The intellectual depth of the gods from the first game, their philosophical overlap, seems to have completely vanished. Rymrgand was a god of death, finality, entropy, decay, yet this did not necessarily mean a straightforward apocalypse, much less a petulant "let's blow up the world" one-liner. In fact the quest to gain his favor in the first game dealt with a population of elves desperate to escape Samsara and find peace in one-ness with the universe. Where is that aspect of Rymrgand worship now? How does Obsidian's anti-white, anti-male rainbow-sprinkle politically correct gibberish mesh with insulting one of the core beliefs of half a billion Buddhists? (Plus quite a few Hindus as I understand it.)
Compare that truncated, simpleminded, peevish two-line denigration of nihilism above with this discussion of Rymrgand's philosophy from PoE1:
Be honest with yourself. You would play the shit out of that.
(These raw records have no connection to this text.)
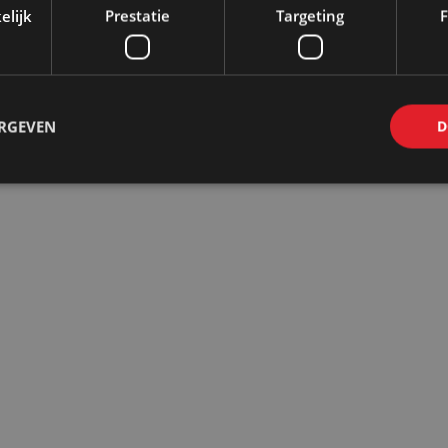
elijk
Prestatie
Targeting
F
ERGEVEN
D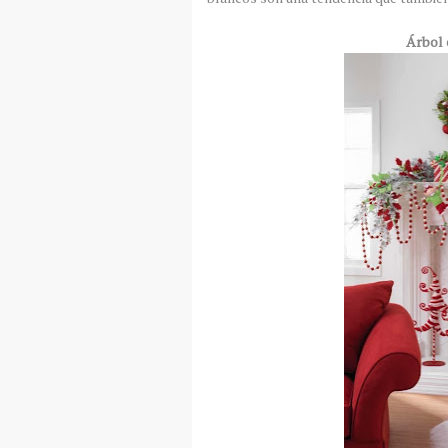
Árbol 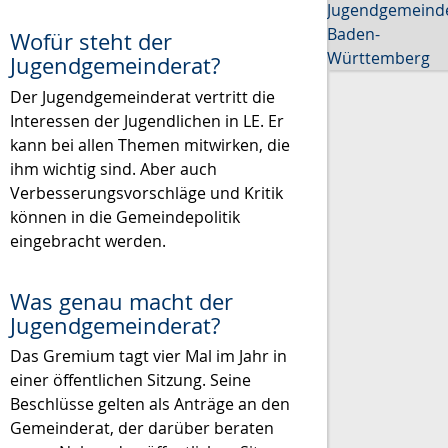
Jugendgemeind
Baden-
Wofür steht der
Württemberg
Jugendgemeinderat?
Der Jugendgemeinderat vertritt die
Interessen der Jugendlichen in LE. Er
kann bei allen Themen mitwirken, die
ihm wichtig sind. Aber auch
Verbesserungsvorschläge und Kritik
können in die Gemeindepolitik
eingebracht werden.
Was genau macht der
Jugendgemeinderat?
Das Gremium tagt vier Mal im Jahr in
einer öffentlichen Sitzung. Seine
Beschlüsse gelten als Anträge an den
Gemeinderat, der darüber beraten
Or take the supporting arguments provided by Ondra and Skaen above. Maybe an act of destruction merely prevents a greater evil, an eternity of slavery to the Queen that Was. Maybe disintegration prevents the rise of abominations and the greater misery which pretty routinely cropped up in PoE1 when souls were misplaced. There is such a thing as a fate worse than death. Maybe a fallow season is needed to enrich the soil for new growth. Maybe we need a scorched earth strategy to stop an enemy on the cusp of victory.
Where are those arguments now, that nuance, in Obsidian's reinvented Eora?
Or was all that consideration TL:DR maybe?
Is this just a matter of cutting the length of in-game text?
Hardly. Compare the almost identical length of dialogue I screenshotted for my last post about Deadfire, dealing with firing one petty bureaucrat of one trade company. You don't think the fate of the world warrants at least that much consideration?
But of course that wasn't just about firing the (male) trading company representative, but replacing him with his (female) second in command, a repeating pattern throughout your adventures. When it came to justifying their anti-male chauvinism, Obsidian saw no problem with filling page after page with very detailed, passionate and well-supported reasons why almost every man you meet just happens to be either stupid or evil or both, and juxtaposing them with glorified saintly women. No amount of "boys stink, girls rule" was too much.
Note this was done while most side-quests utterly lack any sort of roleplaying choices. Labyrinths, cannibal shipwreck survivors, the vampire lord of an entire island, the secret of teleportation, murderously xenophobic Noble Savages, hell, even the fate of the world; Deadfire's littered with material which should have been better integrated into player decision-making, or at least padded with more justifications.
Why, instead of fleshing out the number or moral depth of choices made by the player, was so much energy reserved instead for propping up the pedestal of femininity?
Because you just hate men. All of them.
Your self-justifying postmodern absolutist moral relativism, your fanaticism, your narcissism seemed more important to you than the actual quality of your storytelling.